* **Challenges**:
1 > In the dataset rows from the line with "purple line: moved 14 px right, 13 px down" to the line with "red arrow: rotated", substitute "green cross" for every "yellow cross" and change nothing else. Leave out the picture lines.
2 > Proceed with the guide on troubleshooting duplicate IDs in nexus models, picking up right after its last line.

* **Selected text**:
■ ■ ■ ■ ■ ■ ■

Skip to content

Troubleshooting Duplicate IDs

This guide helps you identify and resolve duplicate ID issues in nexus models. Duplicate IDs typically occur when the ID generation doesn't include enough unique components or when there's duplicate data in source systems.


1. Identify Which Model Has Duplicates

When you see a uniqueness test failure, first identify which model and data source is causing the issue:

# Run dbt test to see which models are failing
dbt test --models nexus_*

Look for error messages like:

Failure in test unique_nexus_person_identifiers_person_identifier_id
Got 2455 results, configured to fail if != 0

2. Find the Data Source Causing Duplicates

Use this query template to identify which data source has duplicates:

-- For person identifiers
SELECT source, COUNT(*) as duplicate_count
FROM (
    SELECT source, person_identifier_id, COUNT(*) as count
    FROM `your_project`.`your_dataset`.`nexus_person_identifiers`
    GROUP BY source, person_identifier_id
    HAVING COUNT(*) > 1
)
GROUP BY source
ORDER BY duplicate_count DESC;

-- For group identifiers
SELECT source, COUNT(*) as duplicate_count
FROM (
    SELECT source, group_identifier_id, COUNT(*) as count
    FROM `your_project`.`your_dataset`.`nexus_group_identifiers`
    GROUP BY source, group_identifier_id
    HAVING COUNT(*) > 1
)

■ ■ ■ ■ ■ ■ ■

(Dataset records)
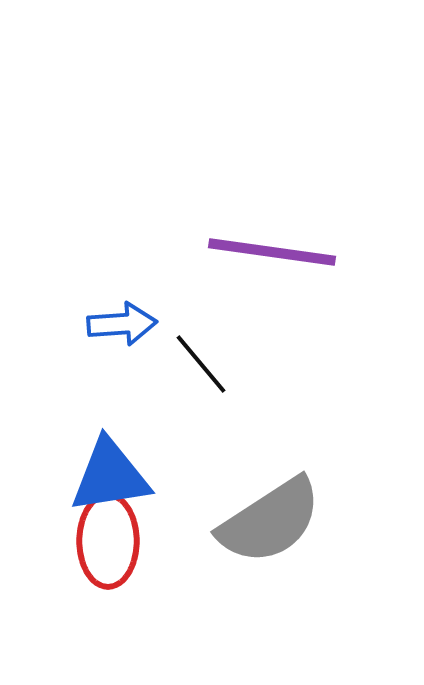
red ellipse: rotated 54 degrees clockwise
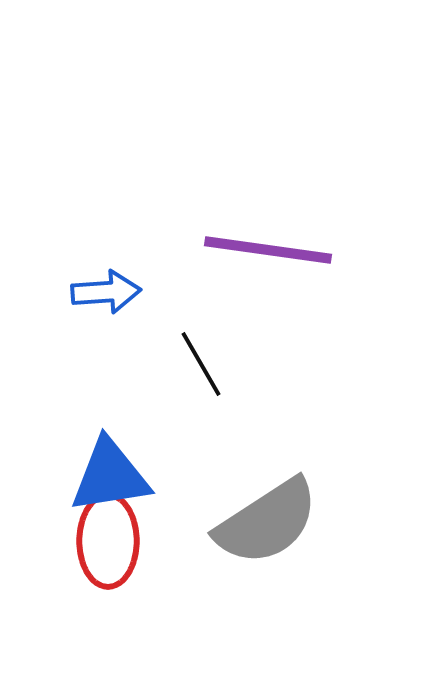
purple line: moved 4 px left, 2 px up
blue arrow: moved 16 px left, 32 px up
black line: rotated 10 degrees clockwise
gray semicircle: moved 3 px left, 1 px down
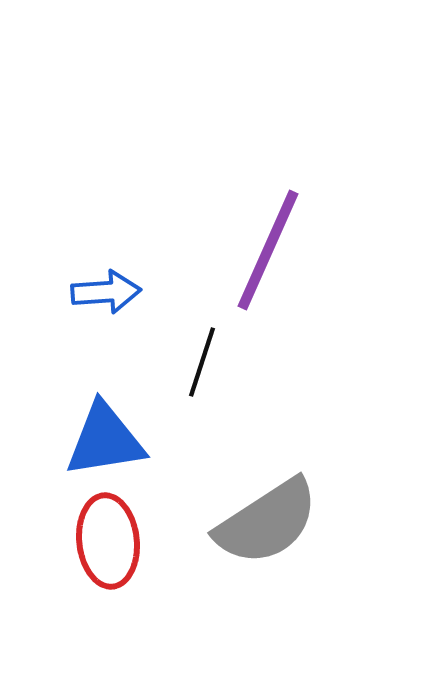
purple line: rotated 74 degrees counterclockwise
black line: moved 1 px right, 2 px up; rotated 48 degrees clockwise
blue triangle: moved 5 px left, 36 px up
red ellipse: rotated 6 degrees counterclockwise
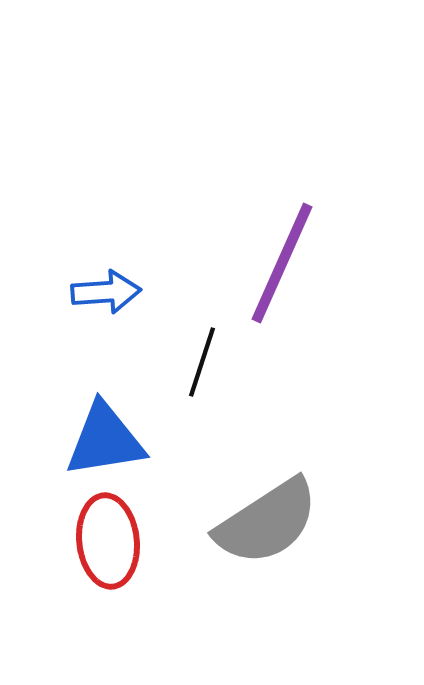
purple line: moved 14 px right, 13 px down
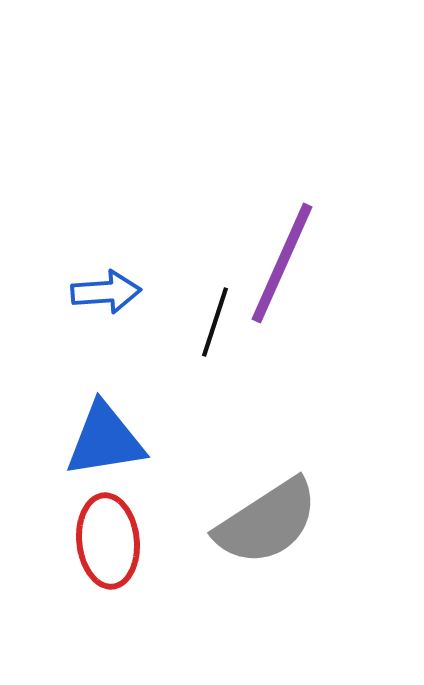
black line: moved 13 px right, 40 px up
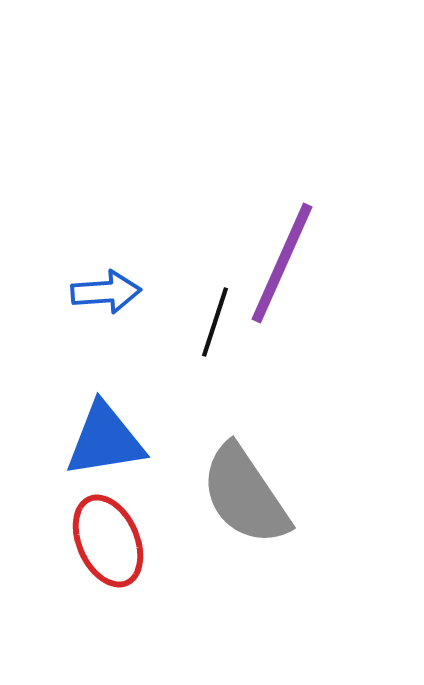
gray semicircle: moved 22 px left, 27 px up; rotated 89 degrees clockwise
red ellipse: rotated 18 degrees counterclockwise
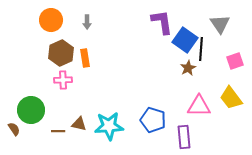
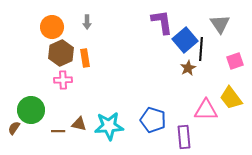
orange circle: moved 1 px right, 7 px down
blue square: rotated 15 degrees clockwise
pink triangle: moved 7 px right, 4 px down
brown semicircle: moved 1 px up; rotated 112 degrees counterclockwise
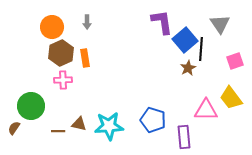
green circle: moved 4 px up
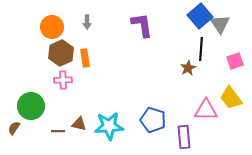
purple L-shape: moved 20 px left, 3 px down
blue square: moved 15 px right, 24 px up
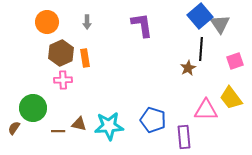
orange circle: moved 5 px left, 5 px up
green circle: moved 2 px right, 2 px down
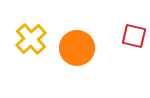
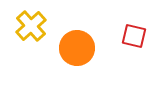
yellow cross: moved 13 px up
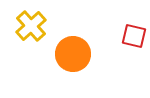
orange circle: moved 4 px left, 6 px down
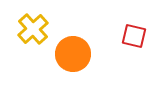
yellow cross: moved 2 px right, 3 px down
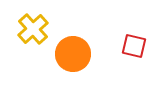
red square: moved 10 px down
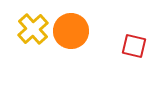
orange circle: moved 2 px left, 23 px up
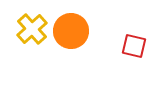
yellow cross: moved 1 px left
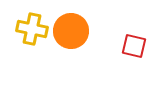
yellow cross: rotated 36 degrees counterclockwise
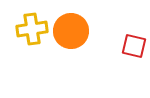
yellow cross: rotated 20 degrees counterclockwise
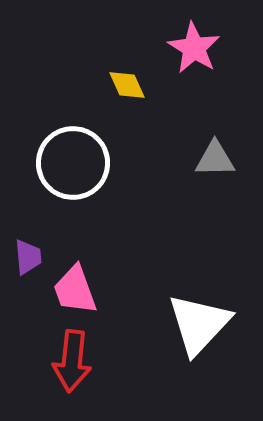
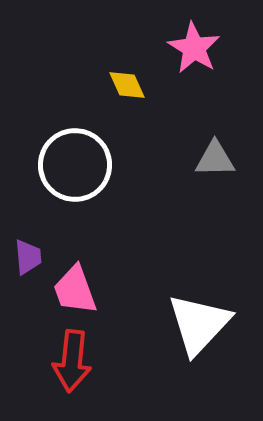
white circle: moved 2 px right, 2 px down
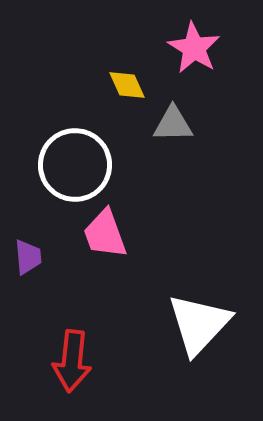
gray triangle: moved 42 px left, 35 px up
pink trapezoid: moved 30 px right, 56 px up
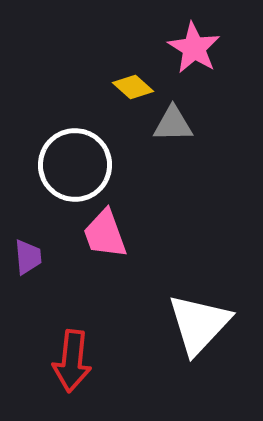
yellow diamond: moved 6 px right, 2 px down; rotated 24 degrees counterclockwise
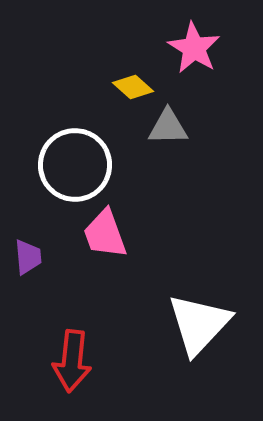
gray triangle: moved 5 px left, 3 px down
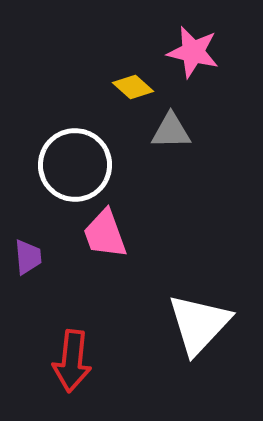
pink star: moved 1 px left, 4 px down; rotated 18 degrees counterclockwise
gray triangle: moved 3 px right, 4 px down
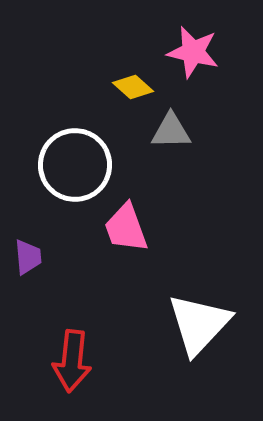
pink trapezoid: moved 21 px right, 6 px up
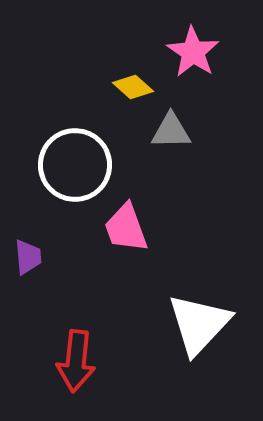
pink star: rotated 20 degrees clockwise
red arrow: moved 4 px right
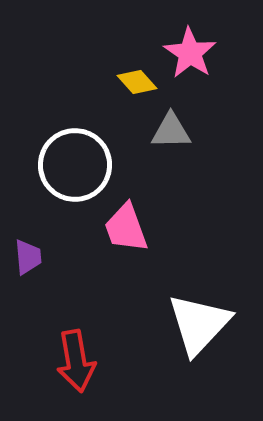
pink star: moved 3 px left, 1 px down
yellow diamond: moved 4 px right, 5 px up; rotated 6 degrees clockwise
red arrow: rotated 16 degrees counterclockwise
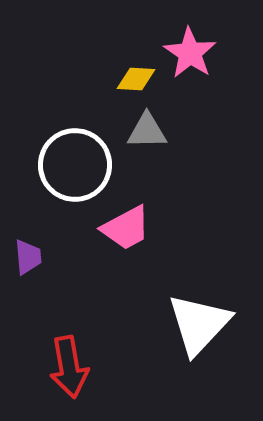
yellow diamond: moved 1 px left, 3 px up; rotated 45 degrees counterclockwise
gray triangle: moved 24 px left
pink trapezoid: rotated 98 degrees counterclockwise
red arrow: moved 7 px left, 6 px down
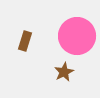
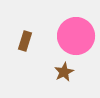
pink circle: moved 1 px left
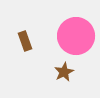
brown rectangle: rotated 36 degrees counterclockwise
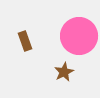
pink circle: moved 3 px right
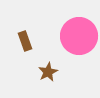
brown star: moved 16 px left
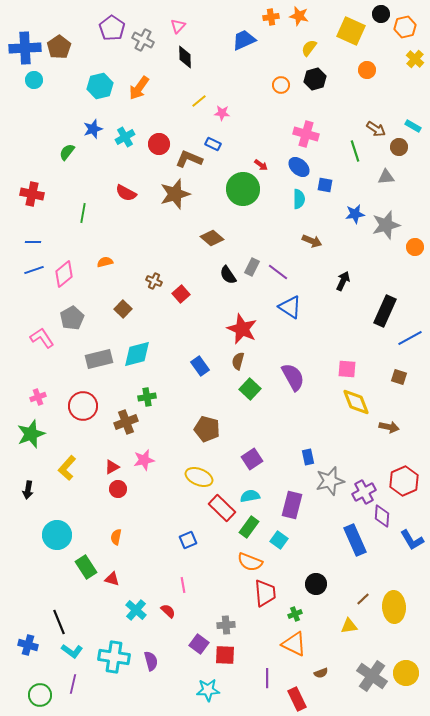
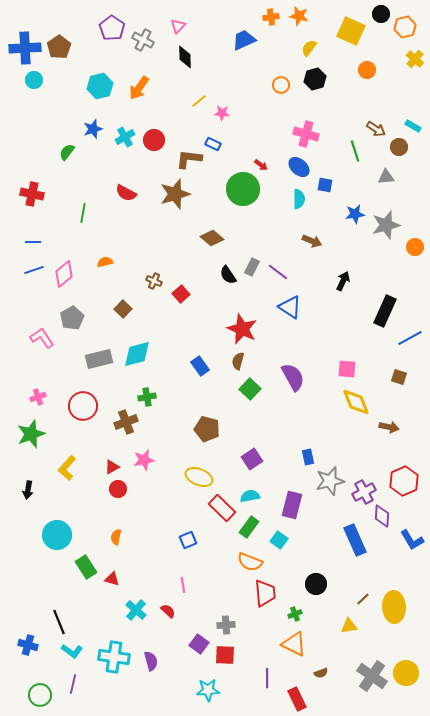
red circle at (159, 144): moved 5 px left, 4 px up
brown L-shape at (189, 159): rotated 16 degrees counterclockwise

■ ■ ■ ■ ■ ■ ■

* **Final answers**:
1 >
purple line: moved 14 px right, 13 px down
black line: moved 13 px right, 40 px up
gray semicircle: moved 22 px left, 27 px up; rotated 89 degrees clockwise
red ellipse: rotated 18 degrees counterclockwise
orange circle: moved 1 px right, 7 px down
blue square: rotated 15 degrees clockwise
pink triangle: moved 7 px right, 4 px down
brown semicircle: moved 1 px up; rotated 112 degrees counterclockwise
green circle: moved 4 px up
purple L-shape: moved 20 px left, 3 px down
blue square: moved 15 px right, 24 px up
orange circle: moved 5 px left, 5 px up
green circle: moved 2 px right, 2 px down
green cross: moved 13 px up
orange circle: moved 4 px left, 6 px down
green cross: moved 2 px right, 3 px down
red square: moved 10 px down
orange circle: moved 2 px left, 23 px up
green cross: moved 1 px left
green cross: rotated 36 degrees counterclockwise
green cross: rotated 20 degrees counterclockwise
white circle: moved 2 px right, 2 px down
gray triangle: moved 42 px left, 35 px up
pink trapezoid: moved 30 px right, 56 px up
yellow diamond: moved 6 px right, 2 px down; rotated 24 degrees counterclockwise
gray triangle: moved 5 px left, 3 px down
pink star: moved 1 px left, 4 px down; rotated 18 degrees counterclockwise
gray triangle: moved 3 px right, 4 px down
pink trapezoid: moved 21 px right, 6 px up
pink star: rotated 20 degrees clockwise
red arrow: moved 4 px right
pink star: moved 3 px left, 1 px down
yellow diamond: moved 4 px right, 5 px up; rotated 6 degrees clockwise
red arrow: rotated 16 degrees counterclockwise

2 >
GROUP BY source
ORDER BY duplicate_count DESC;

-- For membership identifiers
SELECT source, COUNT(*) as duplicate_count
FROM (
    SELECT source, membership_identifier_id, COUNT(*) as count
    FROM `your_project`.`your_dataset`.`nexus_membership_identifiers`
    GROUP BY source, membership_identifier_id
    HAVING COUNT(*) > 1
)
GROUP BY source
ORDER BY duplicate_count DESC;

3. Examine Specific Duplicate Records

Once you know the source, examine specific duplicates:

-- Find specific duplicate records
SELECT person_identifier_id, event_id, identifier_type, identifier_value, role, source, occurred_at
FROM `your_project`.`your_dataset`.`nexus_person_identifiers`
WHERE source = 'google_calendar'
AND person_identifier_id IN (
    SELECT person_identifier_id
    FROM `your_project`.`your_dataset`.`nexus_person_identifiers`
    WHERE source = 'google_calendar'
    GROUP BY person_identifier_id
    HAVING COUNT(*) > 1
)
ORDER BY person_identifier_id, occurred_at
LIMIT 10;

4. Common Duplicate Scenarios and Solutions

Scenario 1: String "null" Values in Source Data

Problem: Source data contains string "null" values instead of actual NULL values, causing duplicate person_identifier_ids when the same event has multiple identifier types with "null" values.

Example:

event_id: evt_123
email: "null" (string)
phone: "null" (string)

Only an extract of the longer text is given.